Dimension topologique
En mathématiques, une dimension topologique est une notion destinée à étendre à des espaces topologiques la notion algébrique de dimension d'un espace vectoriel. C'est un invariant topologique, entier ou infini.
Les trois principales dimensions topologiques sont les deux dimensions inductives ind et Ind et la dimension de recouvrement dim. Les dimensions Ind et dim coïncident pour tout espace métrisable ; si l'espace est de plus séparable, ses trois dimensions topologiques sont égales[1]. Ces « bons espaces » incluent en particulier les variétés topologiques et a fortiori les variétés différentielles. La dimension topologique n'est pas vraiment l'outil adapté à des applications pratiques, pour lesquelles on lui préfère la notion de dimension fractale.
Dimensions inductives
La petite dimension inductive ind, ou dimension de Urysohn-Menger, et la grande dimension inductive Ind, ou dimension de Čech, seront définies par récurrence à partir de la notion suivante[2] : on dira qu'un fermé sépare deux parties A et B si son complémentaire est la réunion de deux ouverts disjoints dont l'un contient A et l'autre contient B.
▬▬▬▬▬▬
Recopiez mot pour mot le passage du texte cité qui commence par « Les trois principales » et se termine par « de dimension fractale. ». Les entrées qui suivent n'ont aucun lien avec le texte cité.
▬▬▬▬▬▬
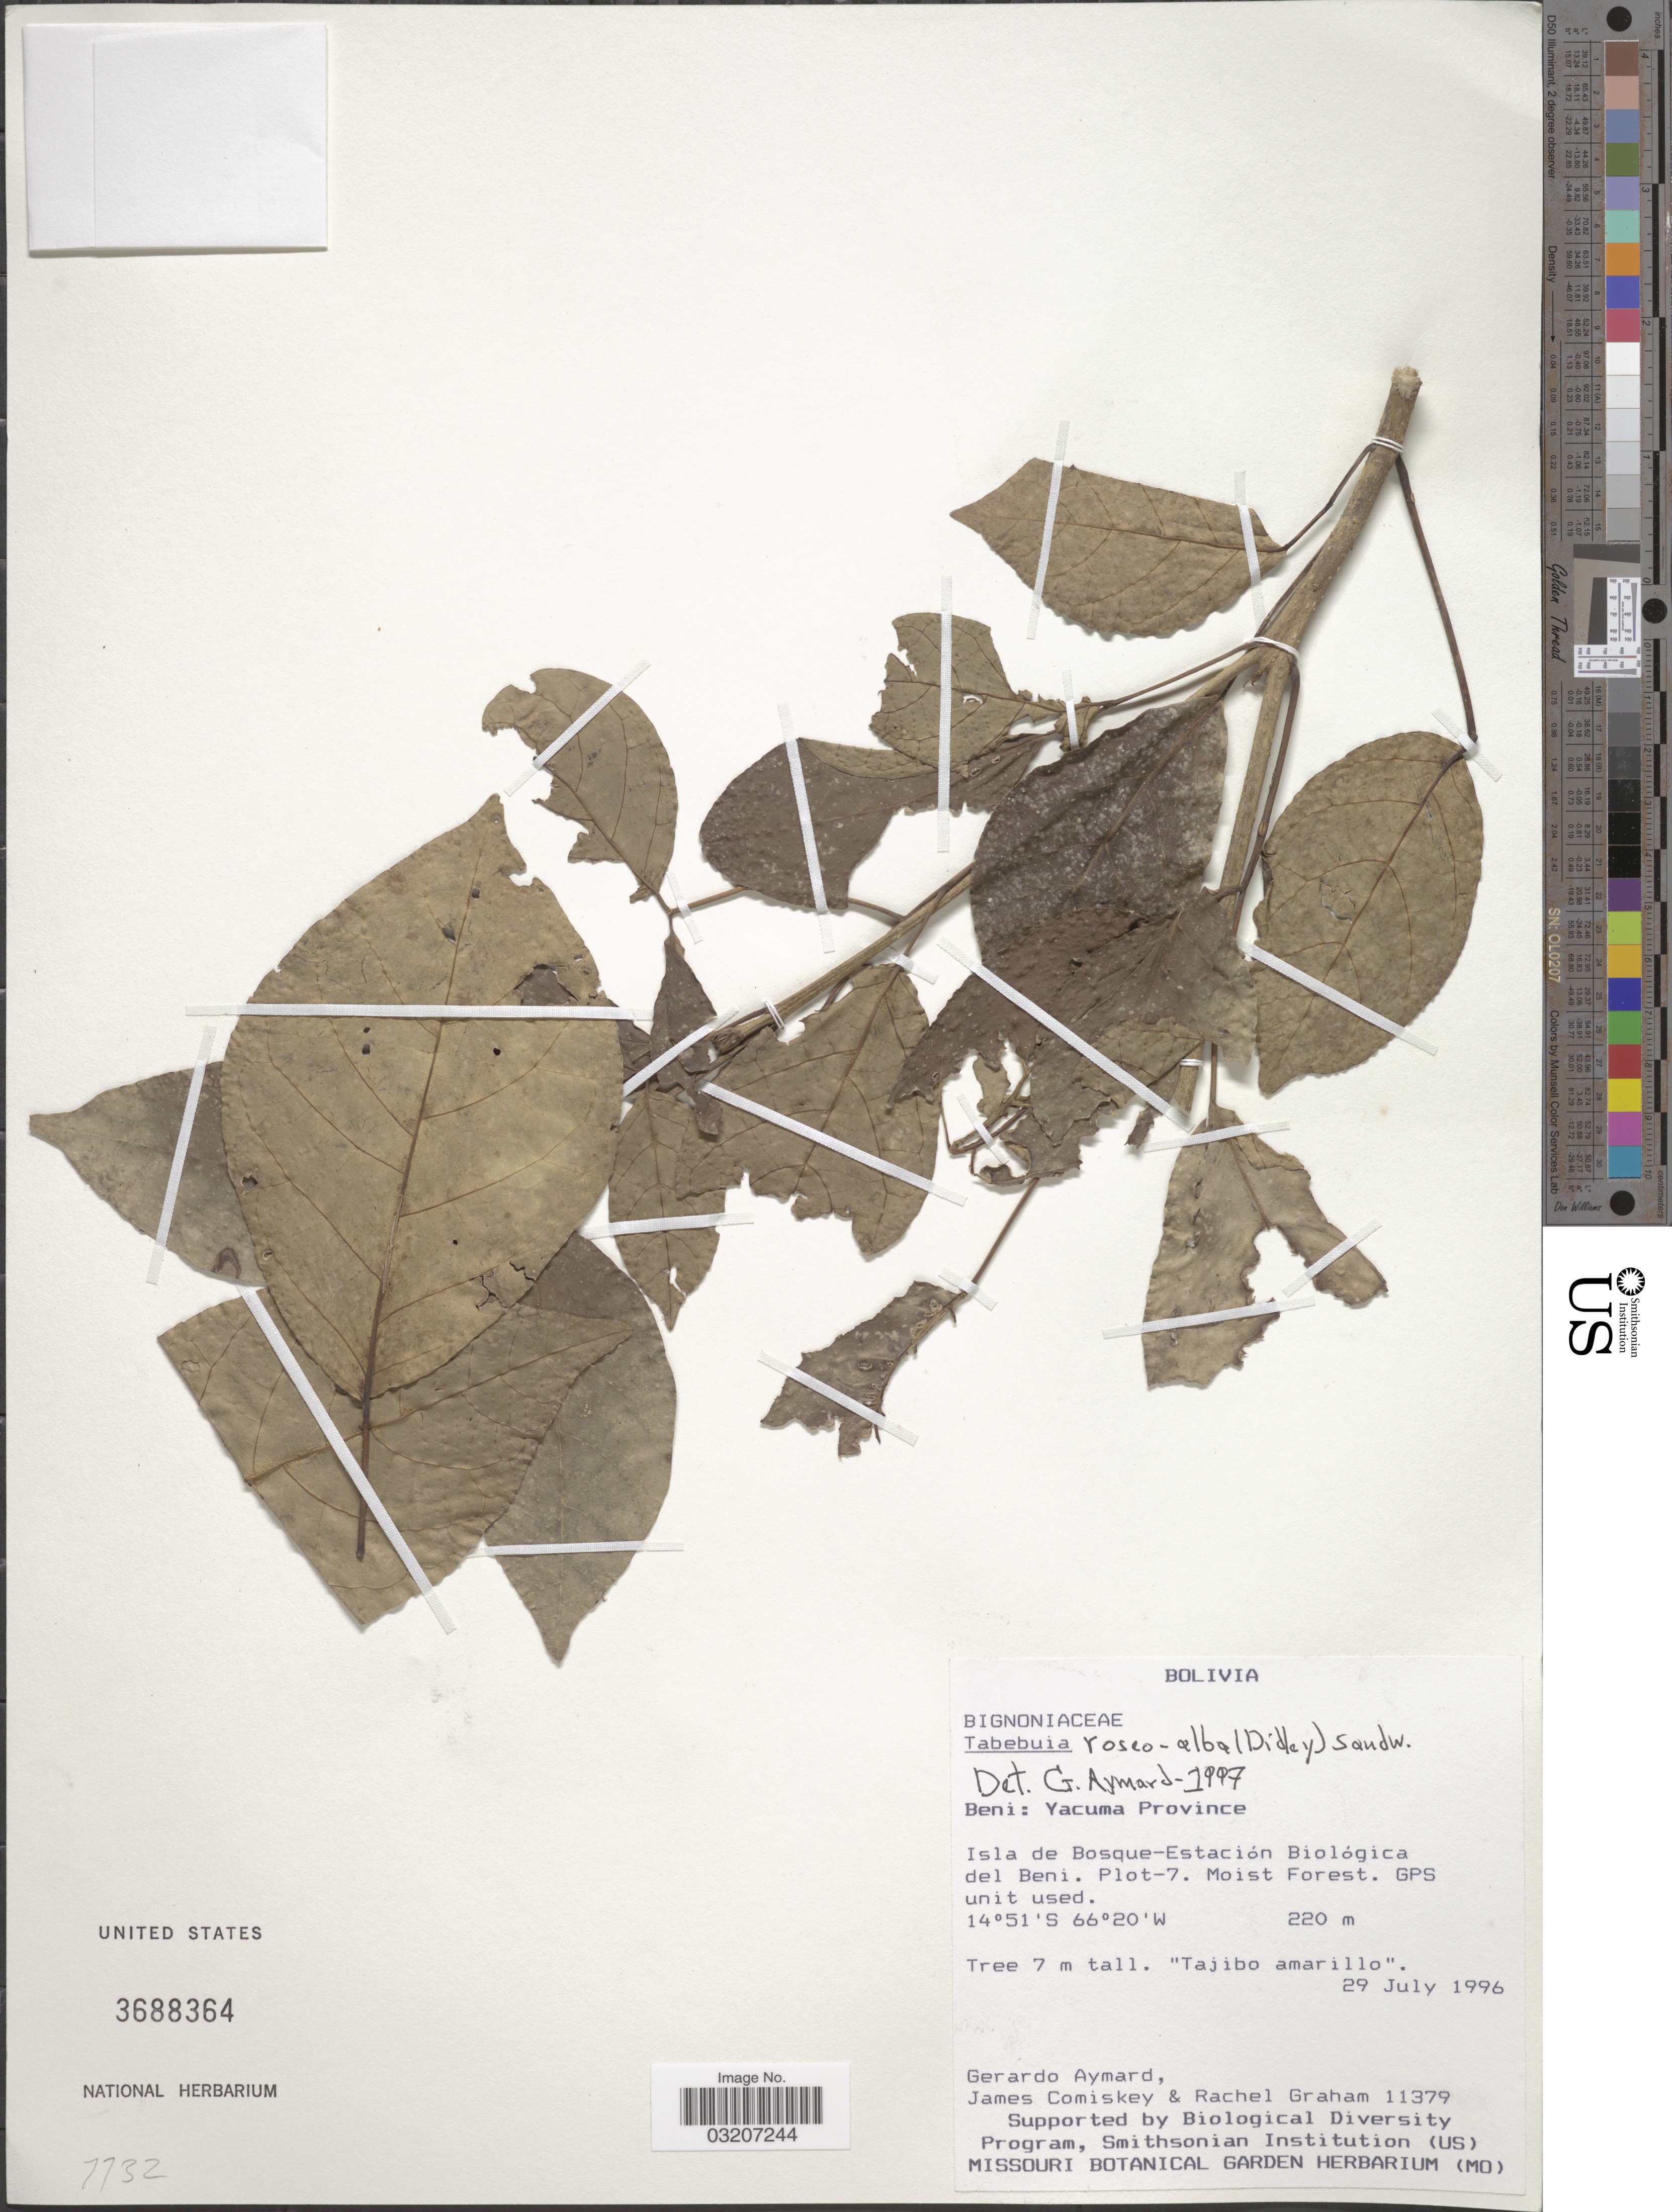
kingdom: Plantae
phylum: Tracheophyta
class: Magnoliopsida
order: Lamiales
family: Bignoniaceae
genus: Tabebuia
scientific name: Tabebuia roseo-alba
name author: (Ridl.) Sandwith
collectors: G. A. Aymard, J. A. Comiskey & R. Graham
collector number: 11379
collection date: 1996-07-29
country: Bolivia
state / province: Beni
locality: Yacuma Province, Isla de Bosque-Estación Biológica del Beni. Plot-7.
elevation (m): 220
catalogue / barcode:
▬▬▬▬▬▬
> [Réponse attendue]
Les trois principales dimensions topologiques sont les deux dimensions inductives ind et Ind et la dimension de recouvrement dim. Les dimensions Ind et dim coïncident pour tout espace métrisable ; si l'espace est de plus séparable, ses trois dimensions topologiques sont égales[1]. Ces « bons espaces » incluent en particulier les variétés topologiques et a fortiori les variétés différentielles. La dimension topologique n'est pas vraiment l'outil adapté à des applications pratiques, pour lesquelles on lui préfère la notion de dimension fractale.